- [Task objective]: Format every line of the items below as a JSON list of strings, one string per line, and leave out blank lines.

- - -

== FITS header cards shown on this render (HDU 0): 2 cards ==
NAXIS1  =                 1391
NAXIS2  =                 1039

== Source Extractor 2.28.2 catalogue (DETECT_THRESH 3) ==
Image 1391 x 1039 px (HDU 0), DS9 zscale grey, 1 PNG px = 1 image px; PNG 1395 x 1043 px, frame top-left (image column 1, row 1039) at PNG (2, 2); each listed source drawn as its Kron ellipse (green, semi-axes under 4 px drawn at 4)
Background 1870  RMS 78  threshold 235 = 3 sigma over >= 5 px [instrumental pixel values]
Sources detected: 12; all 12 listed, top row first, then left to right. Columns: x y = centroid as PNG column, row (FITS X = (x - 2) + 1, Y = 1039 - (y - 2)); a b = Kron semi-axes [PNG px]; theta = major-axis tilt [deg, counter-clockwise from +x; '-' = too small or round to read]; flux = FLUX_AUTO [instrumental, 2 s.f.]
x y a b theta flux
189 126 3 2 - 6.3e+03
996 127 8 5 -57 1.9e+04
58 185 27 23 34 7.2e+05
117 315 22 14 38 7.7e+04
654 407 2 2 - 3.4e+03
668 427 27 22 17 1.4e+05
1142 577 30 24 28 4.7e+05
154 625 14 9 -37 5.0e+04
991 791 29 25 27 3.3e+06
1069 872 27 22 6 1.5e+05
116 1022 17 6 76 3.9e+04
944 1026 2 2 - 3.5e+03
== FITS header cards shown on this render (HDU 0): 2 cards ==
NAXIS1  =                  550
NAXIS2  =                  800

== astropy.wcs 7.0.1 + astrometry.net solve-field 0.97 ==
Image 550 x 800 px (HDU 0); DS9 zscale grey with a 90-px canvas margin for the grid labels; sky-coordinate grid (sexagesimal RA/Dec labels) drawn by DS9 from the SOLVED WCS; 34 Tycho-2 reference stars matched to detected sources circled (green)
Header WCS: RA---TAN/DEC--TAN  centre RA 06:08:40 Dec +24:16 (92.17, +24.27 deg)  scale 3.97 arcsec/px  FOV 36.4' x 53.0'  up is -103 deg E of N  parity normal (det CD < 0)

- - -

- [Exercise output]:
[
  "== FITS header cards shown on this render (HDU 0): 2 cards ==",
  "NAXIS1  =                 1391",
  "NAXIS2  =                 1039",
  "== Source Extractor 2.28.2 catalogue (DETECT_THRESH 3) ==",
  "Image 1391 x 1039 px (HDU 0), DS9 zscale grey, 1 PNG px = 1 image px; PNG 1395 x 1043 px, frame top-left (image column 1, row 1039) at PNG (2, 2); each listed source drawn as its Kron ellipse (green, semi-axes under 4 px drawn at 4)",
  "Background 1870  RMS 78  threshold 235 = 3 sigma over >= 5 px [instrumental pixel values]",
  "Sources detected: 12; all 12 listed, top row first, then left to right. Columns: x y = centroid as PNG column, row (FITS X = (x - 2) + 1, Y = 1039 - (y - 2)); a b = Kron semi-axes [PNG px]; theta = major-axis tilt [deg, counter-clockwise from +x; '-' = too small or round to read]; flux = FLUX_AUTO [instrumental, 2 s.f.]",
  "x y a b theta flux",
  "189 126 3 2 - 6.3e+03",
  "996 127 8 5 -57 1.9e+04",
  "58 185 27 23 34 7.2e+05",
  "117 315 22 14 38 7.7e+04",
  "654 407 2 2 - 3.4e+03",
  "668 427 27 22 17 1.4e+05",
  "1142 577 30 24 28 4.7e+05",
  "154 625 14 9 -37 5.0e+04",
  "991 791 29 25 27 3.3e+06",
  "1069 872 27 22 6 1.5e+05",
  "116 1022 17 6 76 3.9e+04",
  "944 1026 2 2 - 3.5e+03",
  "== FITS header cards shown on this render (HDU 0): 2 cards ==",
  "NAXIS1  =                  550",
  "NAXIS2  =                  800",
  "== astropy.wcs 7.0.1 + astrometry.net solve-field 0.97 ==",
  "Image 550 x 800 px (HDU 0); DS9 zscale grey with a 90-px canvas margin for the grid labels; sky-coordinate grid (sexagesimal RA/Dec labels) drawn by DS9 from the SOLVED WCS; 34 Tycho-2 reference stars matched to detected sources circled (green)",
  "Header WCS: RA---TAN/DEC--TAN  centre RA 06:08:40 Dec +24:16 (92.17, +24.27 deg)  scale 3.97 arcsec/px  FOV 36.4' x 53.0'  up is -103 deg E of N  parity normal (det CD < 0)"
]